Good Lord. I can't even keep track of how many people are actual or potential candidates running or set to run against Murray right now. Fortunately, the Ledge notes that while State Sen. Linda Evans Parlette says she's been asked to run, she's more interested in running for governor.
Washington State Republican Party Chairman Luke Esser seems to think this is all a good thing. I have to say, I beg to differ. Right now, it doesn't seem to me that Washington's Republicans are terribly far off from having a potential ten people kicking the living crap out of each other for the prize second place in Washington's top two primary while Murray coasts towards the finish line. And second place could be achieved with a relatively small proportion of the vote from which reaching 50% plus one could be a very long reach in what will in practice be a very short period of time (Washington has an August primary).

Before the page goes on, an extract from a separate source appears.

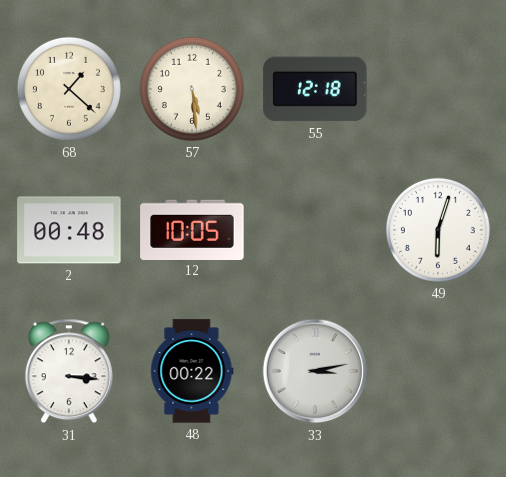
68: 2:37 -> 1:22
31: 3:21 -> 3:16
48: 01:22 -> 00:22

I don't want to suggest I think Esser's crazy, but I will admit... I'm not 100% sure where he's coming from on this. I do agree with him that Washington Republicans previously fielding well-financed incumbent congressmen (and women) with notable institutional support to run against Murray has not worked out too well. That said, I guess my question to Esser would be, doesn't that suggest the smarter move might be to field an "outsider" candidate, maybe someone from a world other than politics altogther, rather than favoring a glut of Republicans getting into the race and potentially bloodying each other up and doing the DSCC's dirty work for it, without that committee being forced to spend a dime (which, it bears noting, would itself be a dime not spent in a state like Florida, Pennsylvania, Illinois, New Hampshire, or Colorado, all of which will be hotly contested but are in my opinion at this stage winnable by a Republican).

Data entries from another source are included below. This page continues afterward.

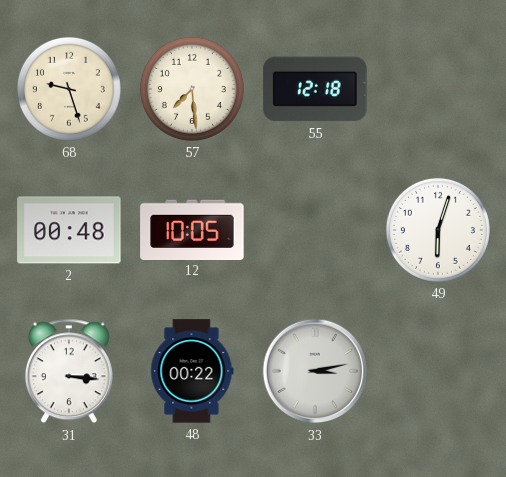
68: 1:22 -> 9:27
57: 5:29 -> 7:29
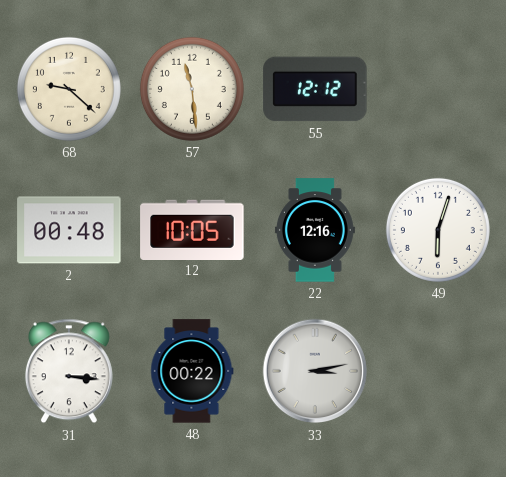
68: 9:27 -> 9:22
57: 7:29 -> 11:29
55: 12:18 -> 12:12
22: none -> 12:16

Not that I'd argue that Esser is well-advised as Chairman to be engineering elections, hand-picking some candidates, and weeding out others willy-nilly, employing heavy-handed authoritarian tactics as and when needed. But it seems like some of those in a position to help develop a Republican bench might help the party out more, overall, by, well, working with what looks like a potential glut of talent to, you know, develop a bench. There are a lot of offices in Washington in which we could use a good Republican who is enthusiastic about serving and making a difference. That need is not confined to Patty Murray's U.S. Senate seat. Kudos to Linda Evans Parlette for realizing as much. [intro]
Editorial note: I leave California off my list simply because I'm involved in that race, which (it will surprise no one to learn) I do believe is winnable.